A pressing bolt 16 that presses the winding 4 through the screw is screwed onto the pressing bolt 16. The pressing bolt 16 is arranged so as to penetrate from the inside of the tank 5 into the auxiliary chamber 10, and is operated from the auxiliary chamber 10 side.
It is fixed in place by a lock nut 17. A pressing piece 16a provided at the tip of the pressing bolt 16 as necessary transmits the pressing force to the insulating spacing piece 6 in a distributed manner. Further, in the embodiment shown in FIGS. 3 and 4, a pressure receiving plate 18 having a U-shaped cross section is disposed between the insulating spacing piece 6 and the pressing bolt 16. Therefore, even if the pressing piece 16a is omitted, the pressing force of the pressing bolt 16 is evenly transmitted to the insulating spacing piece 6, so that the winding 4 can be firmly supported. The number of screw seats 15 fixed to the tank 5 and the pressing bolts 16 screwed therein are set appropriately according to the height of the winding 4 to reduce the electromagnetic mechanical force in the radial direction generated in the winding 4. , so that it can be reliably supported by the tank 5.

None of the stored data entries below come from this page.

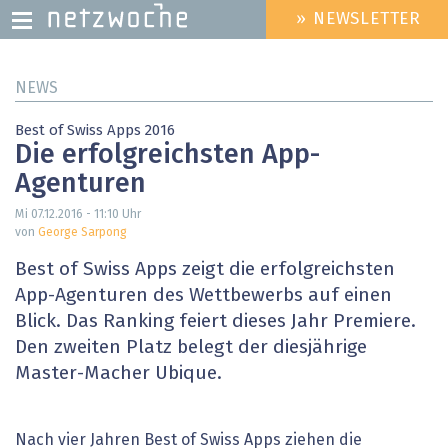
» NEWSLETTER
HEADER
MENU
Direkt
NEWS
zum
Inhalt
Best of Swiss Apps 2016
Die erfolgreichsten App-
Agenturen
Mi 07.12.2016 - 11:10
Uhr
von
George Sarpong
Best of Swiss Apps zeigt die erfolgreichsten
App-Agenturen des Wettbewerbs auf einen
Blick. Das Ranking feiert dieses Jahr Premiere.
Den zweiten Platz belegt der diesjährige
Master-Macher Ubique.
Nach vier Jahren Best of Swiss Apps ziehen die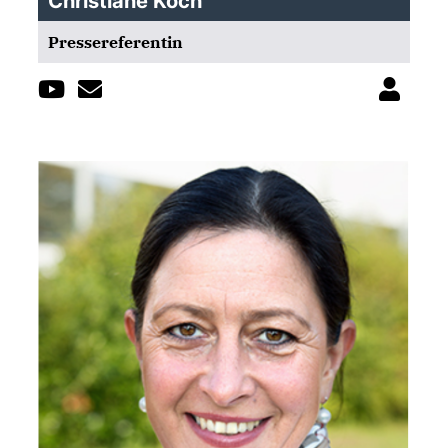
Christiane Koch
Pressereferentin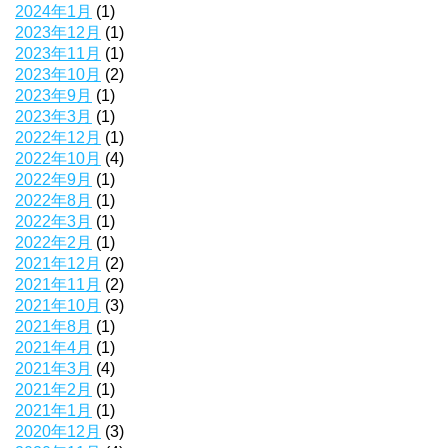
2024年1月
(1)
2023年12月
(1)
2023年11月
(1)
2023年10月
(2)
2023年9月
(1)
2023年3月
(1)
2022年12月
(1)
2022年10月
(4)
2022年9月
(1)
2022年8月
(1)
2022年3月
(1)
2022年2月
(1)
2021年12月
(2)
2021年11月
(2)
2021年10月
(3)
2021年8月
(1)
2021年4月
(1)
2021年3月
(4)
2021年2月
(1)
2021年1月
(1)
2020年12月
(3)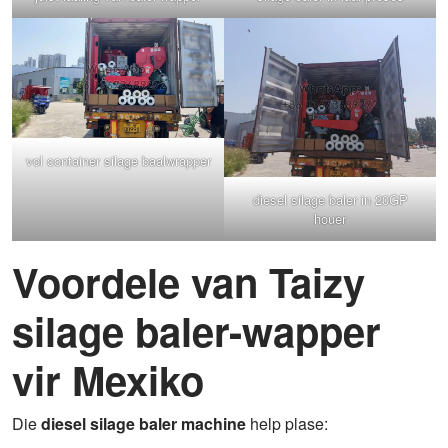
vol container silage baalwrapper
diesel silage baler in 20GP
houer
Voordele van Taizy
silage baler-wapper
vir Mexiko
Die
diesel silage baler machine
help plase:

The winding 4 is pressed by the pressing bolt 16 by storing the transformer contents 1 in the tank 5 and then operating the pressing bolt 16 from the auxiliary chamber 10 side to press the insulation spacing piece 6 directly or through the pressure receiving plate 18. Since the insulating medium is tightly attached to the outer peripheral surface of the winding 4 and the auxiliary chamber 10 is then sealed with the lid 12 to prevent leakage of the insulating medium, assembly of the transformer can be performed extremely easily.

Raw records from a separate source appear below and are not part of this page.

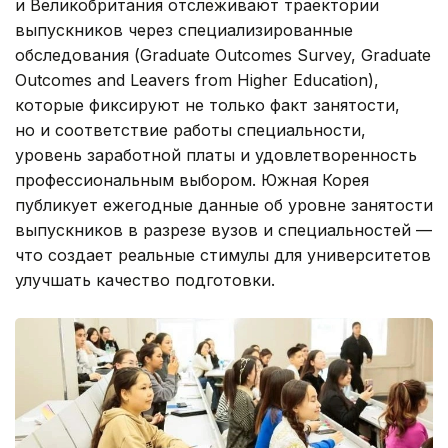
и Великобритания отслеживают траектории
выпускников через специализированные
обследования (Graduate Outcomes Survey, Graduate
Outcomes and Leavers from Higher Education),
которые фиксируют не только факт занятости,
но и соответствие работы специальности,
уровень заработной платы и удовлетворенность
профессиональным выбором. Южная Корея
публикует ежегодные данные об уровне занятости
выпускников в разрезе вузов и специальностей —
что создает реальные стимулы для университетов
улучшать качество подготовки.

If a stationary induction electric appliance is configured as in the present invention, the winding can be supported by the tank by adjusting the position of the insulating spacer after the contents of the electric appliance are stored in the tank. The line can be strongly supported by the tank, and the auxiliary chamber is formed using reinforcing stays, which has the effect of increasing the rigidity of the tank.

[Brief explanation of drawings]

FIG. 1 is a schematic cross-sectional view of a conventional stationary induction appliance, FIG. 2 is a schematic perspective view of FIG. 1, FIG. 3 is a perspective view showing an embodiment of a stationary induction appliance to which the present invention is applied, and 3 is a longitudinal sectional view of FIG. 3, FIG. 5 is a perspective view of FIG. 3, and FIG. 6 is a perspective view showing another embodiment of the stationary induction appliance of the present invention. 1...Transformer contents, 2...Iron core, 3.
... Legs, 4 ... Windings, 5 ...
Tank, 6...Insulating spacing piece, 10...
Auxiliary room, 11... Reinforcement stay, 12...
・Lid body, 15...Screw seat, 16...Press bolt, 16a...Press piece, 17...
・Lock nut, 18...Pressure plate.

Claims (1)

[Scope of Claims] 1. The contents of an electric appliance having an iron core with a non-circular leg section and a winding wound around the leg of the iron core are housed in a tank, and the winding is an insulating material disposed on the outer surface of the electric appliance. In the tank supported through a spacer, a reinforcing stay is fixed to the outer surface of the tank opposite to the insulating spacer, and the reinforcing stay forms an auxiliary chamber that is sealed with a lid, and one part of the auxiliary room is 1. A stationary induction electric appliance, characterized in that a screw seat is fixed to a tank portion forming a section, and a pressing bolt that is operated from the auxiliary chamber side and presses a winding through an insulating spacing piece is screwed into the screw seat. 2. The stationary induction electric appliance according to claim 1, wherein a pressure receiving plate is disposed between the insulating spacing piece disposed on the outer surface of the winding and the pressing bolt. 3. The stationary induction electric appliance according to claim 1, wherein the reinforcing stay is formed with a flange portion of the lid using an L-shaped member.